Per le Province il costo per il funzionamento dei rispettivi Consigli e Giunte il costo  è stato di circa 434 milioni di euro (meno 1,1% rispetto all?anno precedente). Per i Comuni, comprese le Comunità Montane e le Unioni dei Comuni, nel 2011 (vale lo stesso  discorso delle Province) il costo per il funzionamento delle Giunte e Consigli è stato di oltre  1,7 miliardi di euro (in aumento dello 0,7%).

I costi per la “mobilità” (auto blu e grigie, taxi, vetture a noleggio.),  secondo una stima  Uil  molto prudente, ammontano a circa 2,8 miliardi di euro l’anno. Troppo se si considera che spesso le auto blu vengono utilizzate anche per scopi personali come quello di andare al mare a trovare i propri figli oppure per raggiungere la sagra del paese alla quale si è invitati.

Sul fronte Regioni le cose negli ultimi due anni stavano già cambiando, infatti ci sono segnali di risparmi sui costi “istituzionali” a macchia di leopardo con una diminuzione della spesa pari al 2,6%. Quattro quelle in controtendenza e tutte con amministrazioni di centrodestra: tra loro, ce lo aspettavamo, c’è il Lazio affiancato da  Campania, Molise e Veneto dove i costi sono aumentati.

In quasi tutte si è deliberato per il superamento dei vitalizi, ma a partire dalla prossima  legislatura. Nella Regione Lazio, per quella terminata con le dimissioni di Renata Polverini, è stato deciso di estenderlo  anche agli assessori non consiglieri. In Molise non tutti i consiglieri regionali hanno rinunciato al loro diritto di ottenerlo al termine della legislatura in corso.

Con una più “sobria” gestione del funzionamento degli uffici regionali si potrebbero risparmiare 1,5 miliardi di euro.

Sulla politica, lo ricordiamo, grava anche il costo  per la direzione delle 255 aziende sanitarie e ospedaliere. Solo per questo capitolo di spesa vengono utilizzati oltre 375 milioni di euro. Come vengono investiti? Molto spesso in ospedali (come abbiamo documentato) privi dei servizi principali che servono all’ammalato.

E sapete quanto costa tutto questo bailamme ad ogni cittadino italiano? – e per ogni intendiamo dal neonato all’anziano in fin di vita. La casta pesa sulle spalle degli italiani per oltre 700 euro l’anno: praticamente una famiglia di 4 persone versa nelle tasche dei politicanti circa 3.000,00 euro ogni 12 mesi. Per tutta la vita.

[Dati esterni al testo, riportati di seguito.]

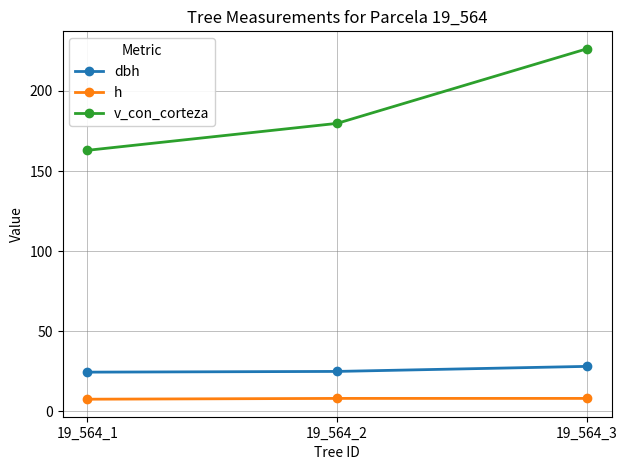

What is the difference between the maximum and minimum values in the h series?

0.5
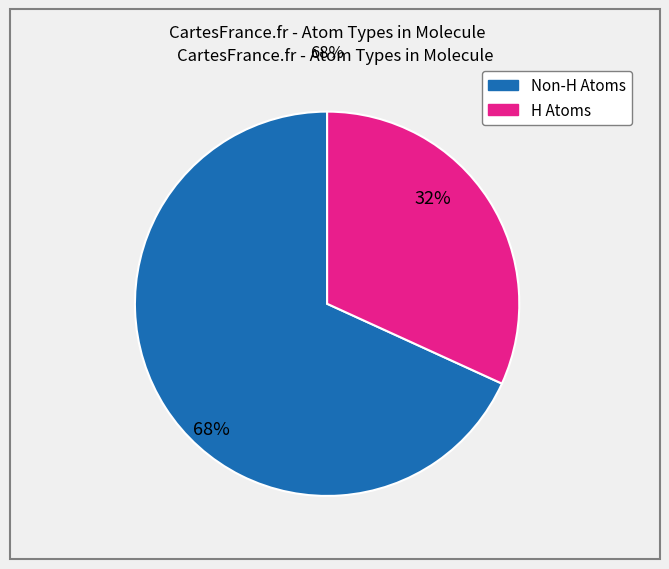

To the nearest percent, what is the difference between the largest and smallest slice percentages?

36%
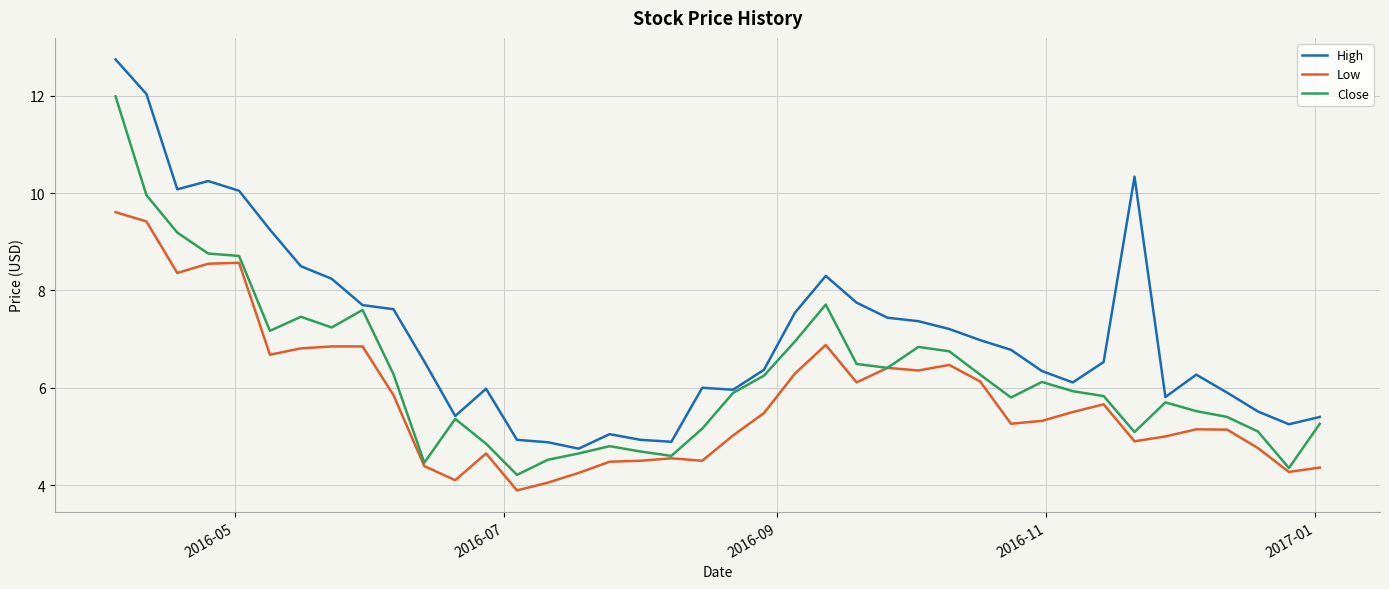

Which series has the largest total across all categories?

High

COSTI DELLA POLITICA: IN DIECI ANNI SONO QUASI RADDOPPIATI

I costi della politica sono aumentati e di molto: l’allarme arriva ancora dalla Uil che lancia un altro dato molto preoccupante. Emerge infatti che negli ultimi dieci anni, nonostante i recenti tagli della “spending review“, i costi per mantenere la Casta sono cresciuti del 40%

Risulta lampante che il differenziale tra l’aumento dei costi della politica e quello degli stipendi dei lavoratori comuni  vada ridotto per stare al passo con la media europea. Ci prova, nel Comune di Napoli, l’attuale sindaco Luigi De Magistris, che lo ha esplicitato a Vasto durante il settimo incontro nazionale dell’Italia dei Valori.

ESEMPI VIRTUOSI PER UN CAMBIAMENTO REALE

Come sindaco di Napoli percepisco uno stipendio pari a 4500 euro – sostiene il sindaco di Napoli – i miei assessori comunali lo stipendio di 2500”. Tariffe in linea con quanto previsto dalla normativa di merito ma prive di qualsiasi aggiunta di sorta.

Il primo cittadino palermitano Leoluca Orlando risparmia invece sul costo dell’ufficio stampa firmando personalmente i suoi comunicati e affidando il lavoro, a zero euro, ai quattro giornalisti pubblicisti assunti come impiegati al Comune di Palermo.

Certo, questo è solo l’inizio perché la strada per la riduzione dei costi della politica è davvero ancora lunga soprattutto se si considera che a fronte di questi miliardi di euro spesi, un insegnante di scuola media inferiore (che quaranta anni fa era una professione ambita proprio per l’alto stipendio fisso) oggi riesce a guadagnare poco più di milleduecento euro al mese, dopo aver studiato per anni e aver speso decine di migliaia di euro di tasse universitarie per arrivare al meritato obiettivo.

La proposta di sfoltire indennità e consiglieri regionali piacerà al popolo che la invoca da tempo: “Facessero la spending review sulle loro stesse tasche”.